Chocolate Crackled Cookies
I made these yesterday, and they turned out great. They're definitely best straight from the oven - crisp outside, with a gooey, chocolatey inside. Just make sure you plan the three hours they need to be in the fridge into your prep time!
Ingredients
- 1 1/4 cups firmly packed light brown sugar
- 1 stick Crisco® All-Vegetable Shortening (I used unsalted butter)

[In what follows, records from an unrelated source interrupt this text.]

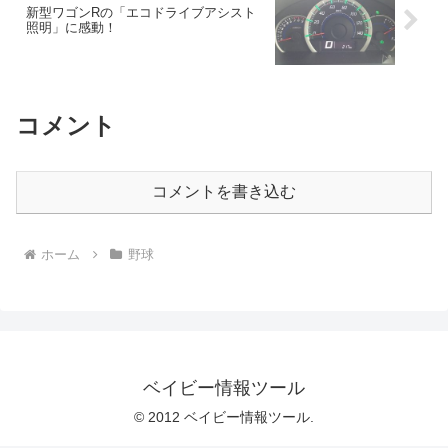
新型ワゴンRの「エコドライブアシスト
照明」に感動！
コメント
コメントを書き込む
ホーム
野球
ベイビー情報ツール
© 2012 ベイビー情報ツール.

- 1 teaspoon vanilla extract
- 2 large eggs, lightly beaten
- 2 cups PAll Purpose Flour
- 6 tablespoons unsweetened cocoa powder
- 1/2 teaspoon salt
- 1/4 teaspoon baking soda
- 2/3 cup semi-sweet chocolate chips
- 1/3 cup sugar
- 1/2 cup powdered sugar
Directions
- Beat brown sugar, shortening and vanilla in large bowl at medium speed of electric mixer until well blended. Add eggs; beat well.
- Combine flour, cocoa, salt and baking soda. Add to shortening mixture; beat at low speed just until blended. Stir in chocolate chips. Cover and chill 3 hours.

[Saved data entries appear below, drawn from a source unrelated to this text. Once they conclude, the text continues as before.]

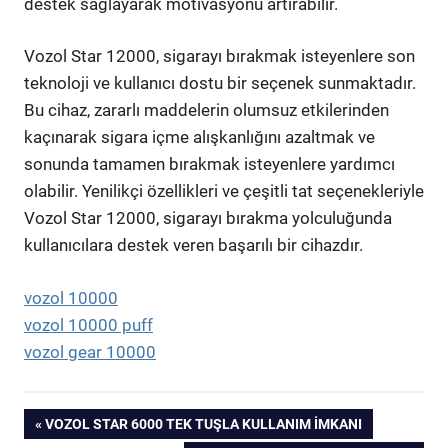
destek sağlayarak motivasyonu artırabilir.
Vozol Star 12000, sigarayı bırakmak isteyenlere son
teknoloji ve kullanıcı dostu bir seçenek sunmaktadır.
Bu cihaz, zararlı maddelerin olumsuz etkilerinden
kaçınarak sigara içme alışkanlığını azaltmak ve
sonunda tamamen bırakmak isteyenlere yardımcı
olabilir. Yenilikçi özellikleri ve çeşitli tat seçenekleriyle
Vozol Star 12000, sigarayı bırakma yolculuğunda
kullanıcılara destek veren başarılı bir cihazdır.
vozol 10000
vozol 10000 puff
vozol gear 10000
Yazı
PREVIOUS
VOZOL STAR 6000 TEK TUŞLA KULLANIM İMKANI
POST:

- Heat oven to 375 degrees F. Shape dough into 1 1/4-inch balls. Roll in granulated sugar, then in powdered sugar to coat completely. Place 2 inches apart on ungreased cookie sheet.
- Bake 8 to 10 minutes or until cookies are set. Cool 2 minutes on cookie sheet. Remove cookies to wire rack to cool completely.